> _Task details_
Leave out the pictures. Return every record otherwise untouched.

> _Supplied records_

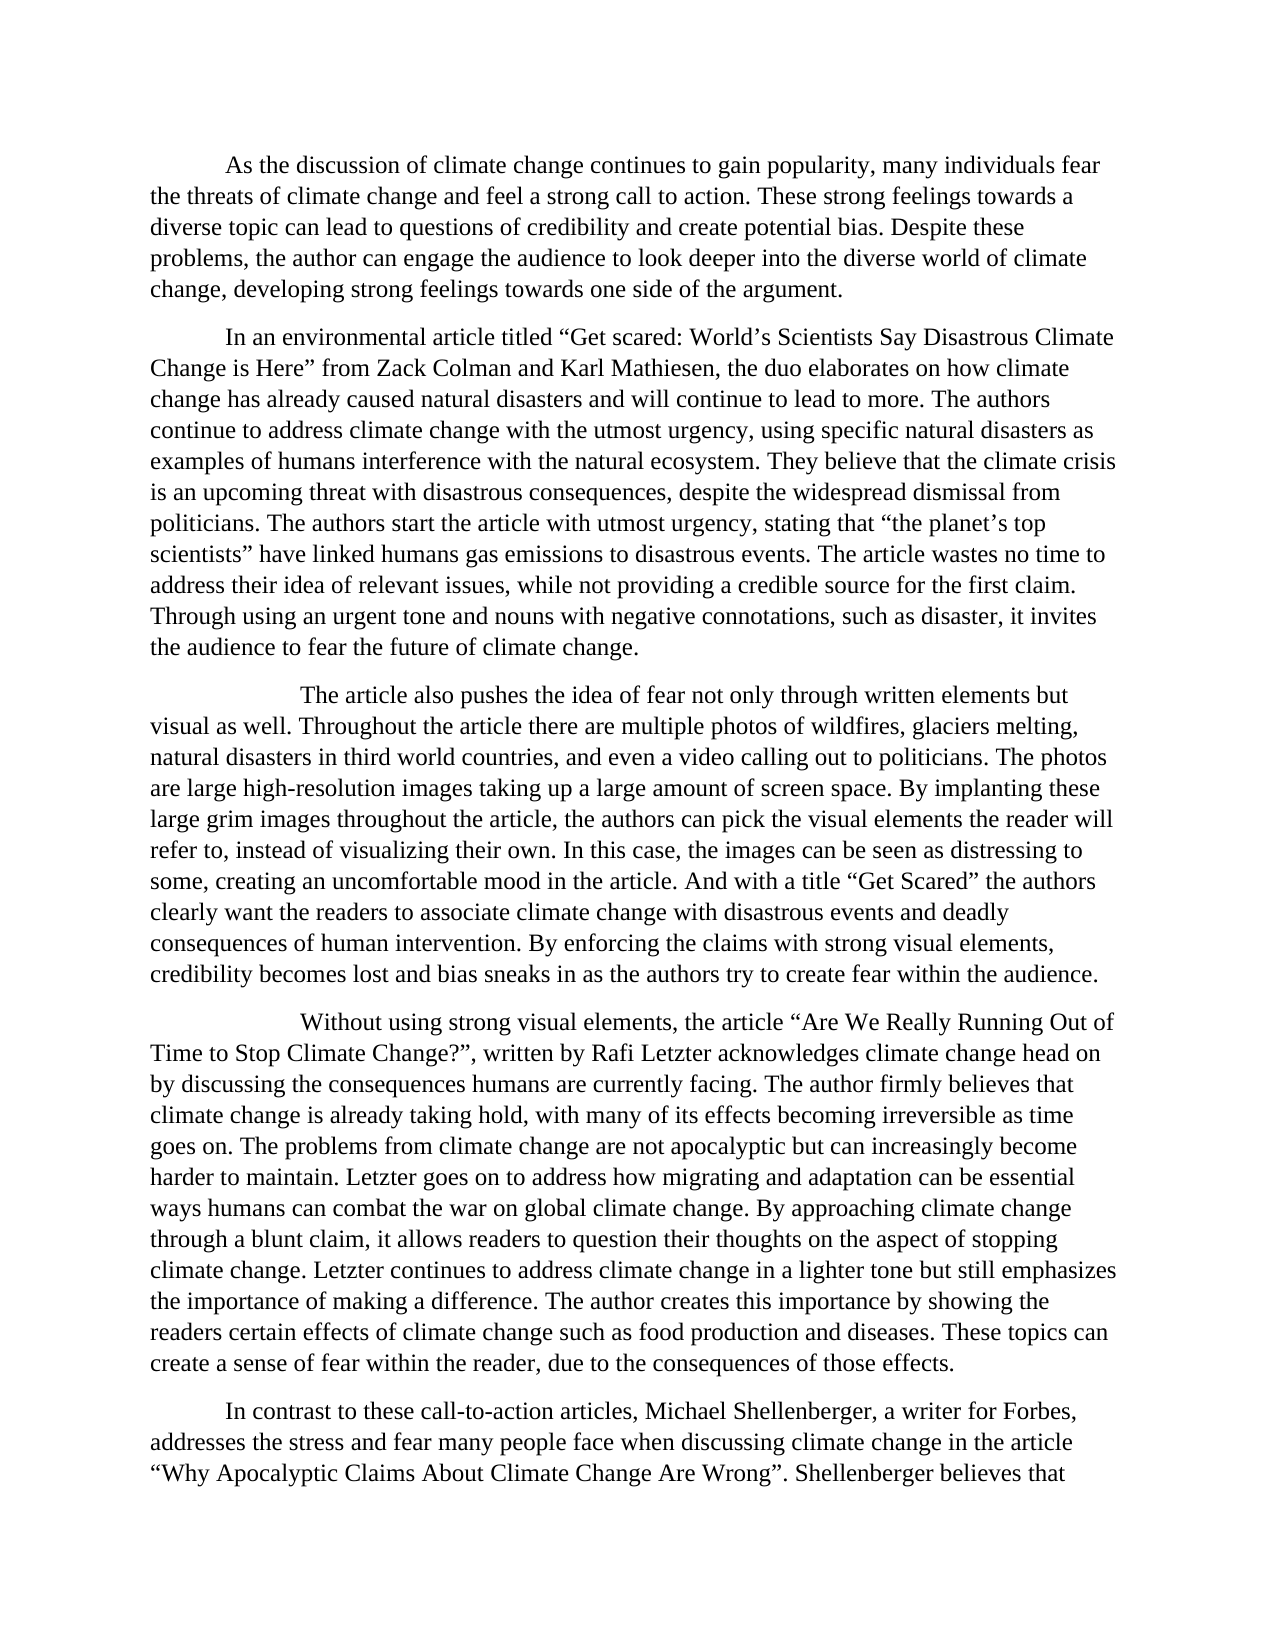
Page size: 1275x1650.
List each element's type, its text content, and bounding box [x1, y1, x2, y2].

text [150, 1396, 1125, 1487]
text As the discussion of climate change continues to gain popularity, many individuals fear the threats of climate change and feel a strong call to action. These strong feelings towards a diverse topic can lead to questions of credibility and create potential bias. Despite these problems, the author can engage the audience to look deeper into the diverse world of climate change, developing strong feelings towards one side of the argument. [150, 150, 1125, 303]
text In an environmental article titled “Get scared: World’s Scientists Say Disastrous Climate Change is Here” from Zack Colman and Karl Mathiesen, the duo elaborates on how climate change has already caused natural disasters and will continue to lead to more. The authors continue to address climate change with the utmost urgency, using specific natural disasters as examples of humans interference with the natural ecosystem. They believe that the climate crisis is an upcoming threat with disastrous consequences, despite the widespread dismissal from politicians. The authors start the article with utmost urgency, stating that “the planet’s top scientists” have linked humans gas emissions to disastrous events. The article wastes no time to address their idea of relevant issues, while not providing a credible source for the first claim. Through using an urgent tone and nouns with negative connotations, such as disaster, it invites the audience to fear the future of climate change. [150, 322, 1125, 661]
text The article also pushes the idea of fear not only through written elements but visual as well. Throughout the article there are multiple photos of wildfires, glaciers melting, natural disasters in third world countries, and even a video calling out to politicians. The photos are large high-resolution images taking up a large amount of screen space. By implanting these large grim images throughout the article, the authors can pick the visual elements the reader will refer to, instead of visualizing their own. In this case, the images can be seen as distressing to some, creating an uncomfortable mood in the article. And with a title “Get Scared” the authors clearly want the readers to associate climate change with disastrous events and deadly consequences of human intervention. By enforcing the claims with strong visual elements, credibility becomes lost and bias sneaks in as the authors try to create fear within the audience. [150, 680, 1125, 988]
text Without using strong visual elements, the article “Are We Really Running Out of Time to Stop Climate Change?”, written by Rafi Letzter acknowledges climate change head on by discussing the consequences humans are currently facing. The author firmly believes that climate change is already taking hold, with many of its effects becoming irreversible as time goes on. The problems from climate change are not apocalyptic but can increasingly become harder to maintain. Letzter goes on to address how migrating and adaptation can be essential ways humans can combat the war on global climate change. By approaching climate change through a blunt claim, it allows readers to question their thoughts on the aspect of stopping climate change. Letzter continues to address climate change in a lighter tone but still emphasizes the importance of making a difference. The author creates this importance by showing the readers certain effects of climate change such as food production and diseases. These topics can create a sense of fear within the reader, due to the consequences of those effects. [150, 1007, 1125, 1377]
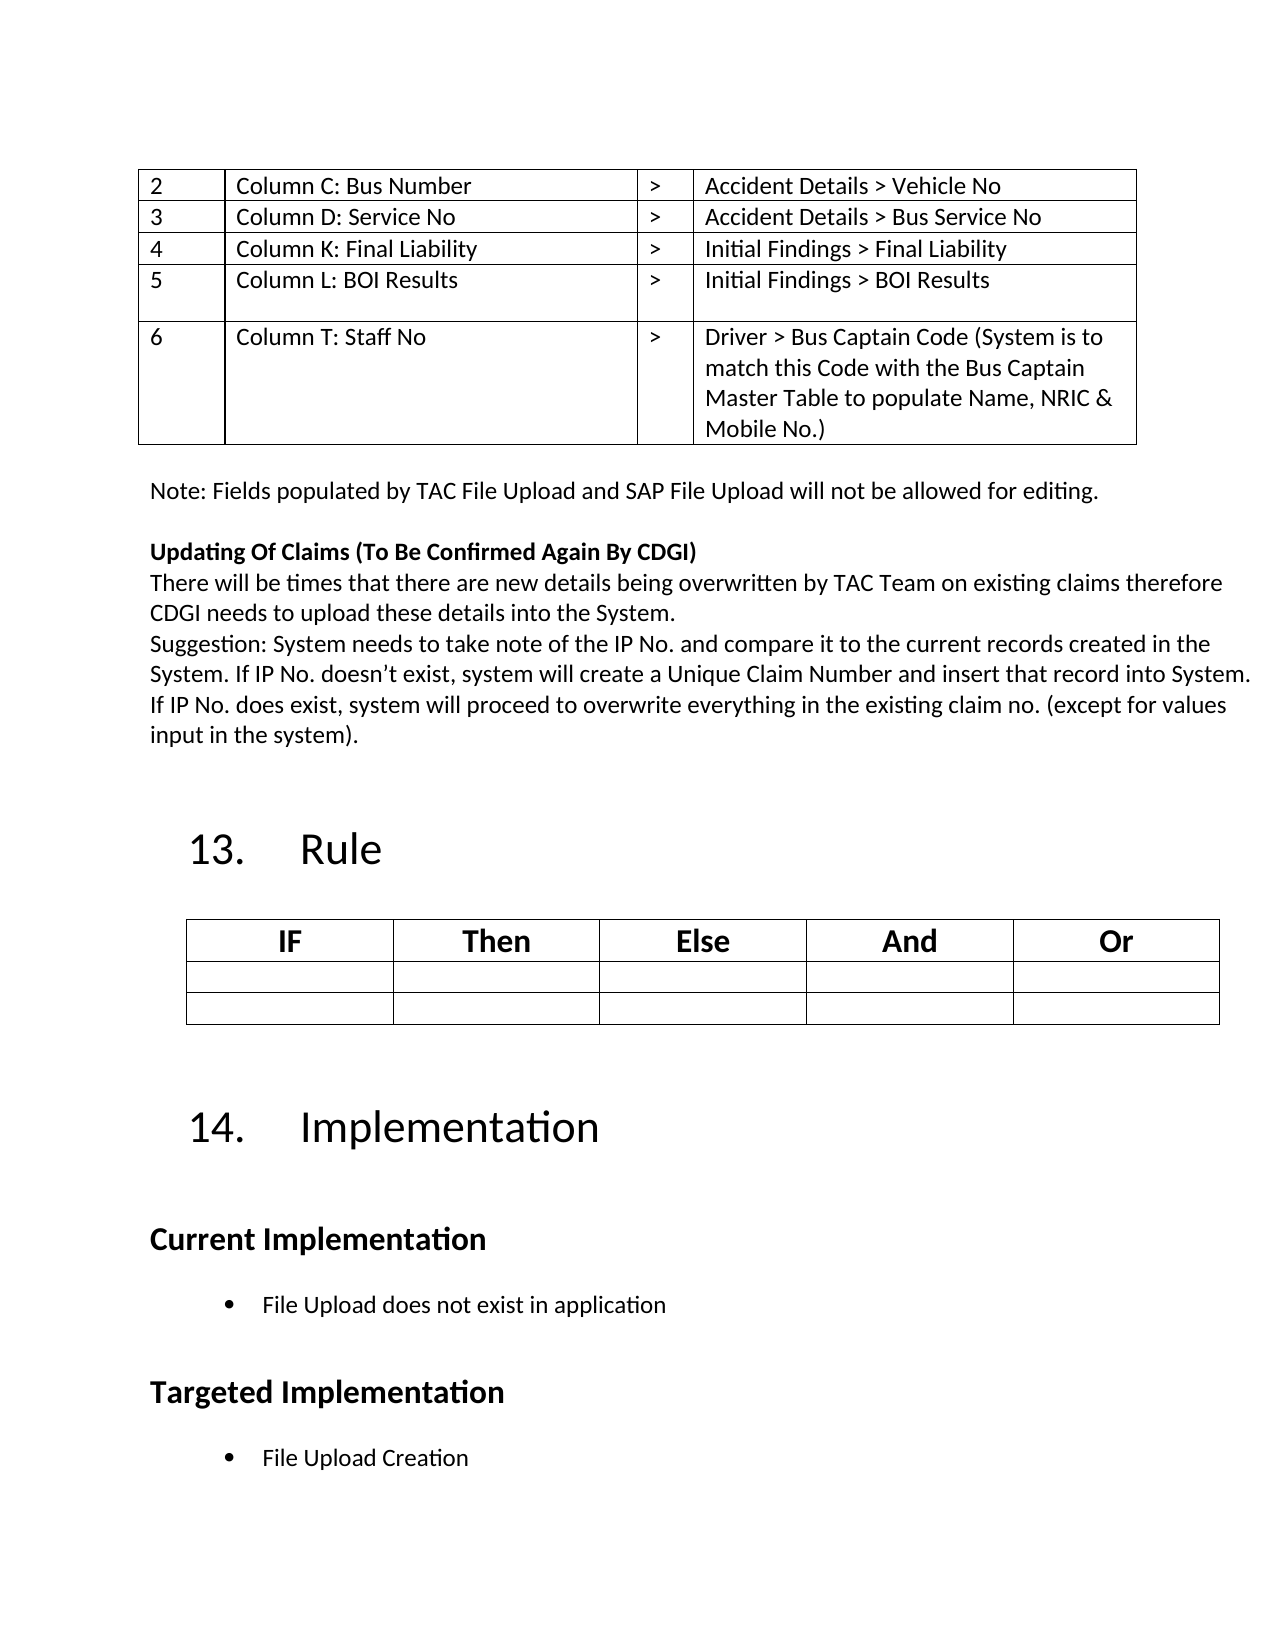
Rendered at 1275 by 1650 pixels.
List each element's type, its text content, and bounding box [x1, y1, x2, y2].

> _Solution to this exercise_
Page size: 1275x1650.
List each element's type, its text content, and bounding box [x1, y1, x2, y2].

text [150, 1396, 1125, 1487]
text As the discussion of climate change continues to gain popularity, many individuals fear the threats of climate change and feel a strong call to action. These strong feelings towards a diverse topic can lead to questions of credibility and create potential bias. Despite these problems, the author can engage the audience to look deeper into the diverse world of climate change, developing strong feelings towards one side of the argument. [150, 150, 1125, 303]
text In an environmental article titled “Get scared: World’s Scientists Say Disastrous Climate Change is Here” from Zack Colman and Karl Mathiesen, the duo elaborates on how climate change has already caused natural disasters and will continue to lead to more. The authors continue to address climate change with the utmost urgency, using specific natural disasters as examples of humans interference with the natural ecosystem. They believe that the climate crisis is an upcoming threat with disastrous consequences, despite the widespread dismissal from politicians. The authors start the article with utmost urgency, stating that “the planet’s top scientists” have linked humans gas emissions to disastrous events. The article wastes no time to address their idea of relevant issues, while not providing a credible source for the first claim. Through using an urgent tone and nouns with negative connotations, such as disaster, it invites the audience to fear the future of climate change. [150, 322, 1125, 661]
text The article also pushes the idea of fear not only through written elements but visual as well. Throughout the article there are multiple photos of wildfires, glaciers melting, natural disasters in third world countries, and even a video calling out to politicians. The photos are large high-resolution images taking up a large amount of screen space. By implanting these large grim images throughout the article, the authors can pick the visual elements the reader will refer to, instead of visualizing their own. In this case, the images can be seen as distressing to some, creating an uncomfortable mood in the article. And with a title “Get Scared” the authors clearly want the readers to associate climate change with disastrous events and deadly consequences of human intervention. By enforcing the claims with strong visual elements, credibility becomes lost and bias sneaks in as the authors try to create fear within the audience. [150, 680, 1125, 988]
text Without using strong visual elements, the article “Are We Really Running Out of Time to Stop Climate Change?”, written by Rafi Letzter acknowledges climate change head on by discussing the consequences humans are currently facing. The author firmly believes that climate change is already taking hold, with many of its effects becoming irreversible as time goes on. The problems from climate change are not apocalyptic but can increasingly become harder to maintain. Letzter goes on to address how migrating and adaptation can be essential ways humans can combat the war on global climate change. By approaching climate change through a blunt claim, it allows readers to question their thoughts on the aspect of stopping climate change. Letzter continues to address climate change in a lighter tone but still emphasizes the importance of making a difference. The author creates this importance by showing the readers certain effects of climate change such as food production and diseases. These topics can create a sense of fear within the reader, due to the consequences of those effects. [150, 1007, 1125, 1377]
Rendered at 1275 by 1650 pixels.
List each element's type, its text content, and bounding box [x1, y1, x2, y2].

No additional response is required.